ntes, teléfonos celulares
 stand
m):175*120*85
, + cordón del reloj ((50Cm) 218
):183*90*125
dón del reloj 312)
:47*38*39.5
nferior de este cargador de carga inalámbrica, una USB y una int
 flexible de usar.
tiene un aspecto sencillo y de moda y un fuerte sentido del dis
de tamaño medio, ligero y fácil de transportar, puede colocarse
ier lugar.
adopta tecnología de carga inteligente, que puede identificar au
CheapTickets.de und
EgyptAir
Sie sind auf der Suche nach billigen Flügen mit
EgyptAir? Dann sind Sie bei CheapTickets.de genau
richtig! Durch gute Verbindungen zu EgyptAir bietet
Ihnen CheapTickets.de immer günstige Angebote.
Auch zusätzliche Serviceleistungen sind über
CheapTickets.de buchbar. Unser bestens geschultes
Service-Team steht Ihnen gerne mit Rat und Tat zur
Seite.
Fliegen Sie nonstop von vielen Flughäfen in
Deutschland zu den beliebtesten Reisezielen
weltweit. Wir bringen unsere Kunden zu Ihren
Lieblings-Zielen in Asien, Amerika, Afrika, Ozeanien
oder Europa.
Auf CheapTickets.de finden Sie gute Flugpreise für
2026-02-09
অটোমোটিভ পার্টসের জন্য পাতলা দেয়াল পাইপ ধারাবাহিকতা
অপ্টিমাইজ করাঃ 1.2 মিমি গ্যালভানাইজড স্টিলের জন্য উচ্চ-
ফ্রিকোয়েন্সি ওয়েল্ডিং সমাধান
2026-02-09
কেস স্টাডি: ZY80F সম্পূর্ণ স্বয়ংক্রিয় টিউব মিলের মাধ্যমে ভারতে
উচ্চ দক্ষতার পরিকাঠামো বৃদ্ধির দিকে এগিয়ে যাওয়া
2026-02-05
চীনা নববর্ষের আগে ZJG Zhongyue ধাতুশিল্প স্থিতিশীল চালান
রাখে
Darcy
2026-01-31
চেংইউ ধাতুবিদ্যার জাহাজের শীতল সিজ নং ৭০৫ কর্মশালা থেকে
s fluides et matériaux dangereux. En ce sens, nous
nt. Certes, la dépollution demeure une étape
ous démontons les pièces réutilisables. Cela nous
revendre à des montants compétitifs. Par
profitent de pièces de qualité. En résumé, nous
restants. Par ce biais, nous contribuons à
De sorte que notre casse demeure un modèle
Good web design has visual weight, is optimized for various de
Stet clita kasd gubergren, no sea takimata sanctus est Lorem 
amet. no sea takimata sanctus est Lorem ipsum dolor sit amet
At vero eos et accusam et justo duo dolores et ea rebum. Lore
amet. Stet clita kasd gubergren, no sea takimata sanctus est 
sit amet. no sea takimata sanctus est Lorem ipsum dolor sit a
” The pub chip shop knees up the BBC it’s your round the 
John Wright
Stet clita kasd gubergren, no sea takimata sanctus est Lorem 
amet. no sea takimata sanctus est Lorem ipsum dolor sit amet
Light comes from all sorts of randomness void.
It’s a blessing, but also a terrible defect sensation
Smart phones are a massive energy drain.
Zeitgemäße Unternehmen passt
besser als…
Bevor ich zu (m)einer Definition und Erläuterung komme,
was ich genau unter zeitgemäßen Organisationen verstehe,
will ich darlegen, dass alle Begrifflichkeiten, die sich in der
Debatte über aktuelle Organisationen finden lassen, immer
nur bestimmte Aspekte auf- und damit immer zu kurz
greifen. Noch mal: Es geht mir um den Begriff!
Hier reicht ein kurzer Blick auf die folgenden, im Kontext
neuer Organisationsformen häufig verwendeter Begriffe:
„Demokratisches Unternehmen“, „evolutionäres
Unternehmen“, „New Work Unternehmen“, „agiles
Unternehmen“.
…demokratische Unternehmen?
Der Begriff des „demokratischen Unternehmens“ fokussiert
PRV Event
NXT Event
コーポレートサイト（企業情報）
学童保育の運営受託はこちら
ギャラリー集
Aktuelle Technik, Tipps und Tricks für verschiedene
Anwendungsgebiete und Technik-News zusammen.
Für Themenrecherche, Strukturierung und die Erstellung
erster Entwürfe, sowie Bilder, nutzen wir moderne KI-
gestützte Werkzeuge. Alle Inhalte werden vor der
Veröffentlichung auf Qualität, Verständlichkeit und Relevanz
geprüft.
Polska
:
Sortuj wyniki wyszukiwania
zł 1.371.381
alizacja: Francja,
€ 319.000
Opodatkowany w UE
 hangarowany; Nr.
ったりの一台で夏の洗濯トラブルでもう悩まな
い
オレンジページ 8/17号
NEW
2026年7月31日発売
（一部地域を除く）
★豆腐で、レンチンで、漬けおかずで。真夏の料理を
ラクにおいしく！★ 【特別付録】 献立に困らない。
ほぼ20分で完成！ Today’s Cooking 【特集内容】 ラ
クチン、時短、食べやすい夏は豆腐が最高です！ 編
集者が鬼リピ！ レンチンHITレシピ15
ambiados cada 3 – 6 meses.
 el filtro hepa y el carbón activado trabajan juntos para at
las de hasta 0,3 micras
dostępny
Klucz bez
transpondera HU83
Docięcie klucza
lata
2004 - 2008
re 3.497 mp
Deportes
━━━━━━━━━━
- ASSIGNMENT
Please set down all of the records exactly.

- ANSWER TO THIS TASK
ntes, teléfonos celulares
 stand
m):175*120*85
, + cordón del reloj ((50Cm) 218
):183*90*125
dón del reloj 312)
:47*38*39.5
nferior de este cargador de carga inalámbrica, una USB y una int
 flexible de usar.
tiene un aspecto sencillo y de moda y un fuerte sentido del dis
de tamaño medio, ligero y fácil de transportar, puede colocarse
ier lugar.
adopta tecnología de carga inteligente, que puede identificar au
CheapTickets.de und
EgyptAir
Sie sind auf der Suche nach billigen Flügen mit
EgyptAir? Dann sind Sie bei CheapTickets.de genau
richtig! Durch gute Verbindungen zu EgyptAir bietet
Ihnen CheapTickets.de immer günstige Angebote.
Auch zusätzliche Serviceleistungen sind über
CheapTickets.de buchbar. Unser bestens geschultes
Service-Team steht Ihnen gerne mit Rat und Tat zur
Seite.
Fliegen Sie nonstop von vielen Flughäfen in
Deutschland zu den beliebtesten Reisezielen
weltweit. Wir bringen unsere Kunden zu Ihren
Lieblings-Zielen in Asien, Amerika, Afrika, Ozeanien
oder Europa.
Auf CheapTickets.de finden Sie gute Flugpreise für
2026-02-09
অটোমোটিভ পার্টসের জন্য পাতলা দেয়াল পাইপ ধারাবাহিকতা
অপ্টিমাইজ করাঃ 1.2 মিমি গ্যালভানাইজড স্টিলের জন্য উচ্চ-
ফ্রিকোয়েন্সি ওয়েল্ডিং সমাধান
2026-02-09
কেস স্টাডি: ZY80F সম্পূর্ণ স্বয়ংক্রিয় টিউব মিলের মাধ্যমে ভারতে
উচ্চ দক্ষতার পরিকাঠামো বৃদ্ধির দিকে এগিয়ে যাওয়া
2026-02-05
চীনা নববর্ষের আগে ZJG Zhongyue ধাতুশিল্প স্থিতিশীল চালান
রাখে
Darcy
2026-01-31
চেংইউ ধাতুবিদ্যার জাহাজের শীতল সিজ নং ৭০৫ কর্মশালা থেকে
s fluides et matériaux dangereux. En ce sens, nous
nt. Certes, la dépollution demeure une étape
ous démontons les pièces réutilisables. Cela nous
revendre à des montants compétitifs. Par
profitent de pièces de qualité. En résumé, nous
restants. Par ce biais, nous contribuons à
De sorte que notre casse demeure un modèle
Good web design has visual weight, is optimized for various de
Stet clita kasd gubergren, no sea takimata sanctus est Lorem 
amet. no sea takimata sanctus est Lorem ipsum dolor sit amet
At vero eos et accusam et justo duo dolores et ea rebum. Lore
amet. Stet clita kasd gubergren, no sea takimata sanctus est 
sit amet. no sea takimata sanctus est Lorem ipsum dolor sit a
” The pub chip shop knees up the BBC it’s your round the 
John Wright
Stet clita kasd gubergren, no sea takimata sanctus est Lorem 
amet. no sea takimata sanctus est Lorem ipsum dolor sit amet
Light comes from all sorts of randomness void.
It’s a blessing, but also a terrible defect sensation
Smart phones are a massive energy drain.
Zeitgemäße Unternehmen passt
besser als…
Bevor ich zu (m)einer Definition und Erläuterung komme,
was ich genau unter zeitgemäßen Organisationen verstehe,
will ich darlegen, dass alle Begrifflichkeiten, die sich in der
Debatte über aktuelle Organisationen finden lassen, immer
nur bestimmte Aspekte auf- und damit immer zu kurz
greifen. Noch mal: Es geht mir um den Begriff!
Hier reicht ein kurzer Blick auf die folgenden, im Kontext
neuer Organisationsformen häufig verwendeter Begriffe:
„Demokratisches Unternehmen“, „evolutionäres
Unternehmen“, „New Work Unternehmen“, „agiles
Unternehmen“.
…demokratische Unternehmen?
Der Begriff des „demokratischen Unternehmens“ fokussiert
PRV Event
NXT Event
コーポレートサイト（企業情報）
学童保育の運営受託はこちら
ギャラリー集
Aktuelle Technik, Tipps und Tricks für verschiedene
Anwendungsgebiete und Technik-News zusammen.
Für Themenrecherche, Strukturierung und die Erstellung
erster Entwürfe, sowie Bilder, nutzen wir moderne KI-
gestützte Werkzeuge. Alle Inhalte werden vor der
Veröffentlichung auf Qualität, Verständlichkeit und Relevanz
geprüft.
Polska
:
Sortuj wyniki wyszukiwania
zł 1.371.381
alizacja: Francja,
€ 319.000
Opodatkowany w UE
 hangarowany; Nr.
ったりの一台で夏の洗濯トラブルでもう悩まな
い
オレンジページ 8/17号
NEW
2026年7月31日発売
（一部地域を除く）
★豆腐で、レンチンで、漬けおかずで。真夏の料理を
ラクにおいしく！★ 【特別付録】 献立に困らない。
ほぼ20分で完成！ Today’s Cooking 【特集内容】 ラ
クチン、時短、食べやすい夏は豆腐が最高です！ 編
集者が鬼リピ！ レンチンHITレシピ15
ambiados cada 3 – 6 meses.
 el filtro hepa y el carbón activado trabajan juntos para at
las de hasta 0,3 micras
dostępny
Klucz bez
transpondera HU83
Docięcie klucza
lata
2004 - 2008
re 3.497 mp
Deportes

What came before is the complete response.